Further, in the ink jet recording head 2, the pitch of the nozzles 32 in the sub-scanning direction is narrowed by arranging the heads 12 and 14 obliquely with respect to the main scanning direction. Is possible. In addition, desired gradation images can be obtained by ejecting ink droplets of different sizes from the small diameter head section 12 and the large diameter head section 14.

In the above embodiment, the small diameter head 1
By making the nozzle diameter in 2 smaller than the nozzle diameter of the large-diameter head portion 14, the small-diameter ink droplet and the large-diameter ink droplet are ejected, respectively. By adjusting the voltage and / or the application time of the signal pulse applied to the large-diameter head 24, the large-diameter head unit 14 may eject larger-diameter ink droplets than the small-diameter head unit 12, or may have an ink-repellent coating. May be applied to the nozzles so that the sizes of the ink droplets ejected from the heads 12 and 14 may be different.
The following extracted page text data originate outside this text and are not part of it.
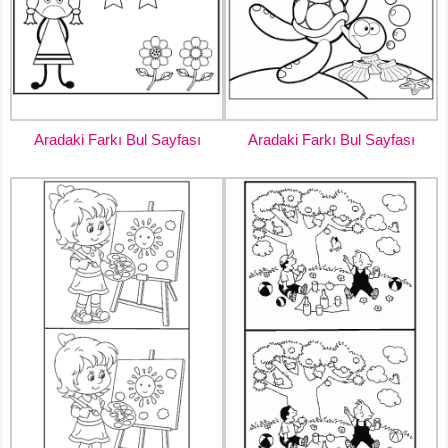
Aradaki Farkı Bul Sayfası
Aradaki Farkı Bul Sayfası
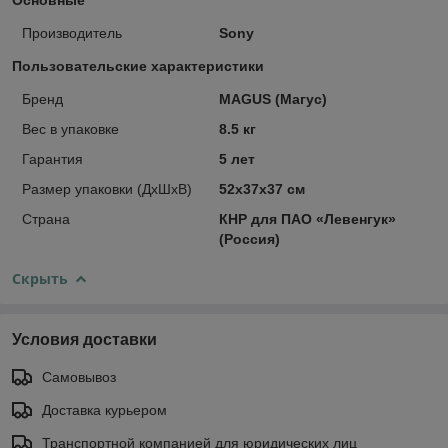
Производитель
Sony
Пользовательские характеристики
Бренд
MAGUS (Магус)
Вес в упаковке
8.5 кг
Гарантия
5 лет
Размер упаковки (ДxШxВ)
52x37x37 см
Страна
КНР для ПАО «Левенгук»
(Россия)
Скрыть
Условия доставки
Самовывоз
Доставка курьером
Транспортной компанией для юридических лиц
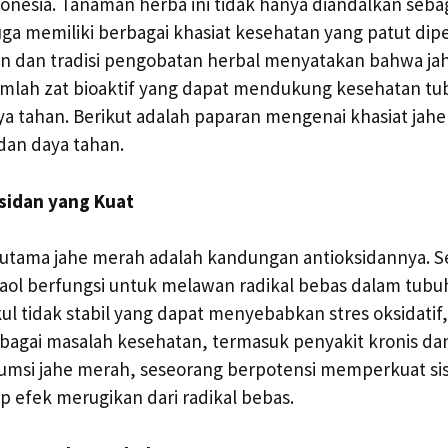
ndonesia. Tanaman herba ini tidak hanya diandalkan seb
uga memiliki berbagai khasiat kesehatan yang patut dip
ian dan tradisi pengobatan herbal menyatakan bahwa j
lah zat bioaktif yang dapat mendukung kesehatan tu
 tahan. Berikut adalah paparan mengenai khasiat jahe
dan daya tahan.
sidan yang Kuat
t utama jahe merah adalah kandungan antioksidannya. 
aol berfungsi untuk melawan radikal bebas dalam tubuh
 tidak stabil yang dapat menyebabkan stres oksidatif,
agai masalah kesehatan, termasuk penyakit kronis dan
si jahe merah, seseorang berpotensi memperkuat si
 efek merugikan dari radikal bebas.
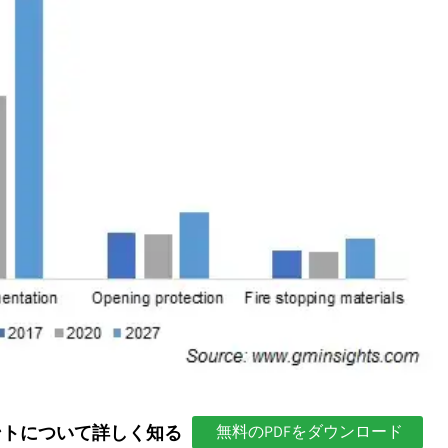
ントについて詳しく知る
無料のPDFをダウンロード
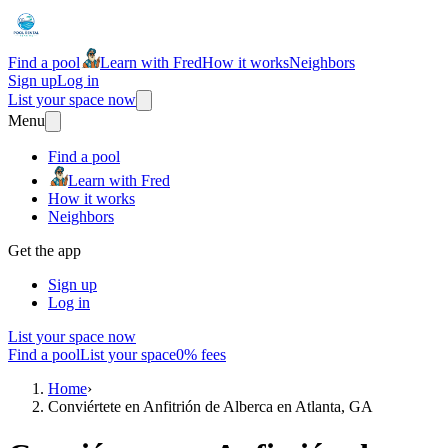
Find a pool
Learn with Fred
How it works
Neighbors
Sign up
Log in
List your space now
Menu
Find a pool
Learn with Fred
How it works
Neighbors
Get the app
Sign up
Log in
List your space now
Find a pool
List your space
0% fees
Home
›
Conviértete en Anfitrión de Alberca en Atlanta, GA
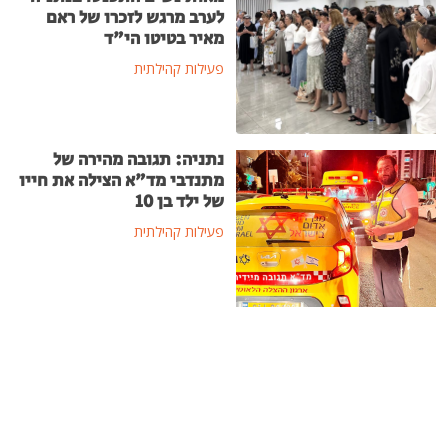
לערב מרגש לזכרו של ראם
מאיר בטיטו הי"ד
פעילות קהילתית
נתניה: תגובה מהירה של
מתנדבי מד"א הצילה את חייו
של ילד בן 10
פעילות קהילתית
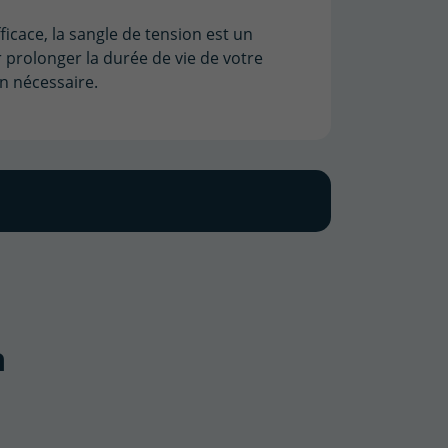
efficace, la sangle de tension est un
 prolonger la durée de vie de votre
en nécessaire.
à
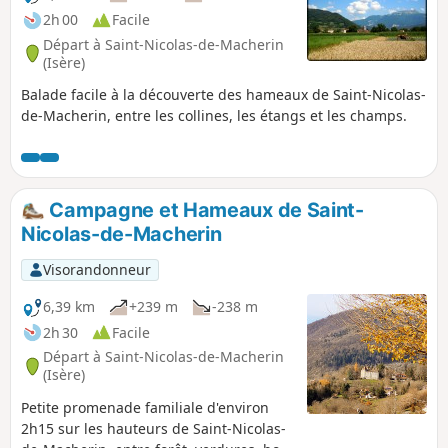
2h 00
Facile
Départ à Saint-Nicolas-de-Macherin
(Isère)
Balade facile à la découverte des hameaux de Saint-Nicolas-
de-Macherin, entre les collines, les étangs et les champs.
Campagne et Hameaux de Saint-
Nicolas-de-Macherin
Visorandonneur
6,39 km
+239 m
-238 m
2h 30
Facile
Départ à Saint-Nicolas-de-Macherin
(Isère)
Petite promenade familiale d'environ
2h15 sur les hauteurs de Saint-Nicolas-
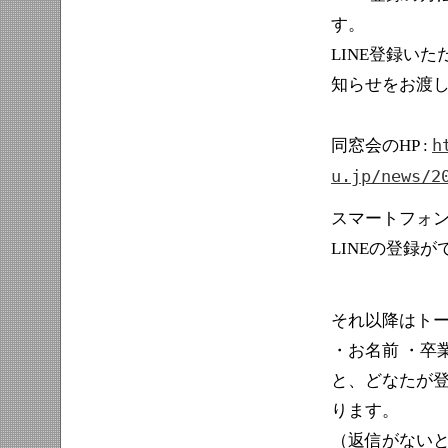
す。
LINE登録い
知らせをお渡
h
同窓会のHP :
u.jp/news/2
スマートフォ
LINEの登録
それ以降はト
・お名前 ・卒
と、どなたが
ります。
（返信がない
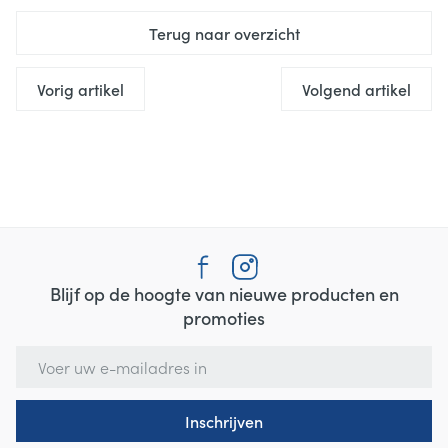
Terug naar overzicht
Vorig artikel
Volgend artikel
Blijf op de hoogte van nieuwe producten en
promoties
E-mail adres
Inschrijven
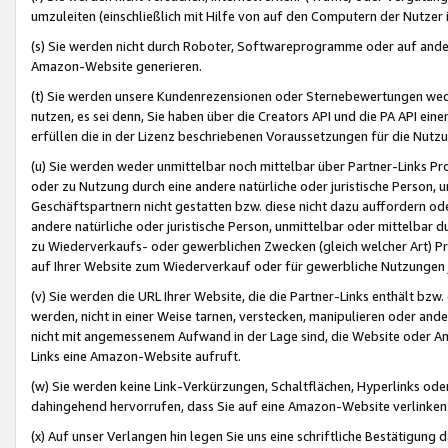
umzuleiten (einschließlich mit Hilfe von auf den Computern der Nutzer i
(s) Sie werden nicht durch Roboter, Softwareprogramme oder auf andere
Amazon-Website generieren.
(t) Sie werden unsere Kundenrezensionen oder Sternebewertungen wed
nutzen, es sei denn, Sie haben über die Creators API und die PA API e
erfüllen die in der Lizenz beschriebenen Voraussetzungen für die Nutzu
(u) Sie werden weder unmittelbar noch mittelbar über Partner-Links P
oder zu Nutzung durch eine andere natürliche oder juristische Person,
Geschäftspartnern nicht gestatten bzw. diese nicht dazu auffordern od
andere natürliche oder juristische Person, unmittelbar oder mittelbar
zu Wiederverkaufs- oder gewerblichen Zwecken (gleich welcher Art) 
auf Ihrer Website zum Wiederverkauf oder für gewerbliche Nutzungen 
(v) Sie werden die URL Ihrer Website, die die Partner-Links enthält b
werden, nicht in einer Weise tarnen, verstecken, manipulieren oder and
nicht mit angemessenem Aufwand in der Lage sind, die Website oder A
Links eine Amazon-Website aufruft.
(w) Sie werden keine Link-Verkürzungen, Schaltflächen, Hyperlinks ode
dahingehend hervorrufen, dass Sie auf eine Amazon-Website verlinken
(x) Auf unser Verlangen hin legen Sie uns eine schriftliche Bestätigung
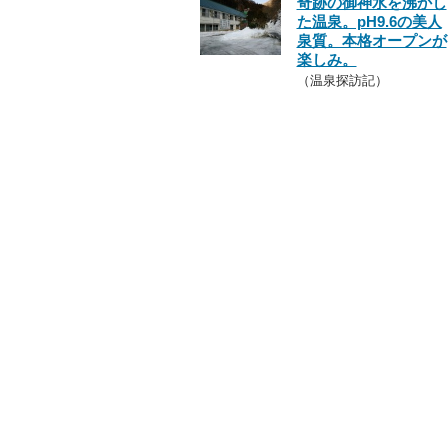
奇跡の御神水を沸かし
た温泉。pH9.6の美人
泉質。本格オープンが
楽しみ。
（温泉探訪記）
The head assembly 1 of the above embodiment
0, the piezoelectric member 24 is in contact with the ink. However, as in the other embodiment shown in FIG.
A partition 50 made of a thin metal film or a resin film is provided between the piezoelectric member 24 and the top plate 20.
0 may be applied to pressurize the ink. According to this embodiment, since the piezoelectric member 24 and the ink are separated by the partition wall 50, there is an advantage that the ink does not penetrate the piezoelectric member 24 and the deformability thereof is not reduced.

[Brief description of the drawings]

FIG. 1 is a front view of an ink jet recording head according to an embodiment of the present invention.

FIG. 2 is an exploded perspective view of a head assembly in the inkjet recording head shown in FIG.

FIG. 3 is a vertical sectional view of a head unit.

FIG. 4 is a sectional view taken along line IV-IV of FIG. 3;

FIG. 5 is a diagram showing an arrangement of a small diameter nozzle and a large diameter nozzle in the head assembly.

FIG. 6 is a partially enlarged view of FIG. 5;

FIG. 7 shows θ1 when the nozzle pitch is 250 μm.
FIG. 4 is a diagram showing a relationship between L and L.

FIG. 8 is an exploded perspective view of a head assembly according to another embodiment.

FIG. 9 is a front view of a conventional inkjet recording head.

[Explanation of symbols]

2 ... inkjet recording head, 4 ... sub-scanning direction, 6 ...
Main scanning direction, 10: head assembly, 12: small diameter head, 14: large diameter head, 32: nozzle, 34a, 3
4b: nozzle array straight line.

Claims (1)

[Claims] 1. A first head portion having a plurality of first nozzles arranged at predetermined intervals along a first line obliquely intersecting a scanning direction, and an ink droplet having a diameter larger than that of the first nozzle. An ink jet recording head comprising: a second head portion in which second nozzles capable of discharging ink are arranged along a second line parallel to the first line and at the same interval as the first nozzle.